Textvorlage:
▽

Anne Langenbach: Neben den wöchentlichen Chorproben laufen immer wieder kleinere und größere Projekte. Zum Beispiel haben Jugendliche der Singschule im letzten Jahr das Liederbuch "Jetzt wärd gsunge" herausgegeben, nachdem sie Lieder der Region gesammelt und neu gesetzt hatten. Schon dreimal hat die "Musicalautorengruppe" ein eigenes Stück auf die Bühne gebracht.

Über Musikvermittlungsprojekte, die überwiegend auf Chorfreizeiten stattfinden, bringen wir den Kindern zeitgemäß klassische und auch moderne Musik nahe. Seit fast drei Jahren arbeitet die Singschule auch inklusiv. Es singen derzeit in vier der Chorgruppen Kinder mit Behinderungen, was unsere Arbeit sehr bereichert.

musik heute: Wie hat sich die Schule in den zehn Jahren entwickelt?

△

Materialauszug:
▽

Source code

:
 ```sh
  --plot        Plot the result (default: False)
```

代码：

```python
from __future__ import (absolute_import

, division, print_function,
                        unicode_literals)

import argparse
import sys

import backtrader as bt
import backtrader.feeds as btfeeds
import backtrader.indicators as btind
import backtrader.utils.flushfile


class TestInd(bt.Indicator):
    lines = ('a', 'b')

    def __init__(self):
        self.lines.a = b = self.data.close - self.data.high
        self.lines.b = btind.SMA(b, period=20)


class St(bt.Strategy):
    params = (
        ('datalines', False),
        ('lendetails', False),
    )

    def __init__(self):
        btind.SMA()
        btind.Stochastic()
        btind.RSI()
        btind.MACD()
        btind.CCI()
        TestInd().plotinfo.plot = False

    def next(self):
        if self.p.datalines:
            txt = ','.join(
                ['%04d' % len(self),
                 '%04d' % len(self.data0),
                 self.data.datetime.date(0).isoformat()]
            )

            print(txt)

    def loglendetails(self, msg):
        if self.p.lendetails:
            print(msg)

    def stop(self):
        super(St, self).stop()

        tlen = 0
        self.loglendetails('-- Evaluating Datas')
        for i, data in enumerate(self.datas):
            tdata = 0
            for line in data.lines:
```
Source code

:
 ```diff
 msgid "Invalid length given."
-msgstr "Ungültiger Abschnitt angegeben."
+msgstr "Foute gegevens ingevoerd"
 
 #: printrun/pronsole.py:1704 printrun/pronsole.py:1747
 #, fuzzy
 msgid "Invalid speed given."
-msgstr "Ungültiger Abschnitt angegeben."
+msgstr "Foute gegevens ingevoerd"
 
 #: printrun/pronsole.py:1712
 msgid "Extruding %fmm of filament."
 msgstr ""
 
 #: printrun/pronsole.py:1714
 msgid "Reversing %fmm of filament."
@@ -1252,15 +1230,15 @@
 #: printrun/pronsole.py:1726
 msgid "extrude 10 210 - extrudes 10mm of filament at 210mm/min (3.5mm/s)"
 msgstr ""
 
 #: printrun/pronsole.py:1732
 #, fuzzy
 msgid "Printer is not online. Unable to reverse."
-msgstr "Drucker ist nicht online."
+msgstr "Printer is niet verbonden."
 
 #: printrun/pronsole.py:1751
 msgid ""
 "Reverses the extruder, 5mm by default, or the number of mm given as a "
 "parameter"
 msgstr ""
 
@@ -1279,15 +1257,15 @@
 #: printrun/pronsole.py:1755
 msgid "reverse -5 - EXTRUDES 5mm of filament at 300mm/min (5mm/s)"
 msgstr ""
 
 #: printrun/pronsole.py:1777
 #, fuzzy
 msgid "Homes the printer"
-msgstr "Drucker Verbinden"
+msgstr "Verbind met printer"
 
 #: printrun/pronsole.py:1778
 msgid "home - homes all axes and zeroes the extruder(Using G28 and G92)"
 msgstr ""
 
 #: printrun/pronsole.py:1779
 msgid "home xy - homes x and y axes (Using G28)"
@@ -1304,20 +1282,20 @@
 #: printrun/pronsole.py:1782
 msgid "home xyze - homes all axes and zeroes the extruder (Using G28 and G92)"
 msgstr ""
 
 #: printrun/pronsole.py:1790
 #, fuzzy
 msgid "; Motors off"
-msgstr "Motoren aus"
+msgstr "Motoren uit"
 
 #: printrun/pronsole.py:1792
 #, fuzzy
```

△

Aufgaben:
(a) Zitieren Sie aus dem Text über die Singschule den Abschnitt, beginnend mit „Über Musikvermittlungsprojekte, die“ und weiter bis einschließlich „zehn Jahren entwickelt?“.
(b) Schreiben Sie den Text über die Singschule im Anschluss an seinen letzten Satz weiter.

Lösungen:
(a)
Über Musikvermittlungsprojekte, die überwiegend auf Chorfreizeiten stattfinden, bringen wir den Kindern zeitgemäß klassische und auch moderne Musik nahe. Seit fast drei Jahren arbeitet die Singschule auch inklusiv. Es singen derzeit in vier der Chorgruppen Kinder mit Behinderungen, was unsere Arbeit sehr bereichert.

musik heute: Wie hat sich die Schule in den zehn Jahren entwickelt?

(b)
Anne Langenbach: Im ersten Jahr habe ich überwiegend mit Kindergarten- und Grundschulkinder gearbeitet. Über die Jahre kamen immer mehr dazu, so dass ich Mitarbeiterinnen einstellen konnte. Inzwischen sind es zehn Chorgruppen. Wir ergänzten das Angebot um das Eltern-Kind-Singen, und viele der Kinder blieben über die Jahre dabei, so dass wir nahezu jedes Jahr eine neue Chorgruppe aufmachen konnten. Die Singschule ist sozusagen "nach oben" gewachsen. Seit vier Jahren gibt es auch einen Jugendchor, die "vivida banda".

musik heute: Wie haben Sie auf die Verleihung des ECHO reagiert?

Anne Langenbach: Wir haben uns natürlich riesig gefreut. Damit hatten wir wirklich nicht gerechnet. Jetzt sind wir natürlich stolz und dankbar, denn dieser Preis ist für uns ein großes Zeichen der Wertschätzung unserer Arbeit. Dass diese auf der "großen Musikbühne" so wahrgenommen wird, freut und motiviert uns sehr. Für die Kinder ist der Preis zudem eine Auszeichnung dafür, dass sie neben Schule und anderen Freizeitaktivitäten einen zum Teil großen Anteil ihrer Freizeit dem Musizieren in den Chören widmen.

Jugendchor

musik heute: Was machen Ihre Kinder und Jugendlichen, wenn sie erwachsen sind? Bereitet der Unterricht auch auf weitere Ausbildung vor, etwa für ein Studium?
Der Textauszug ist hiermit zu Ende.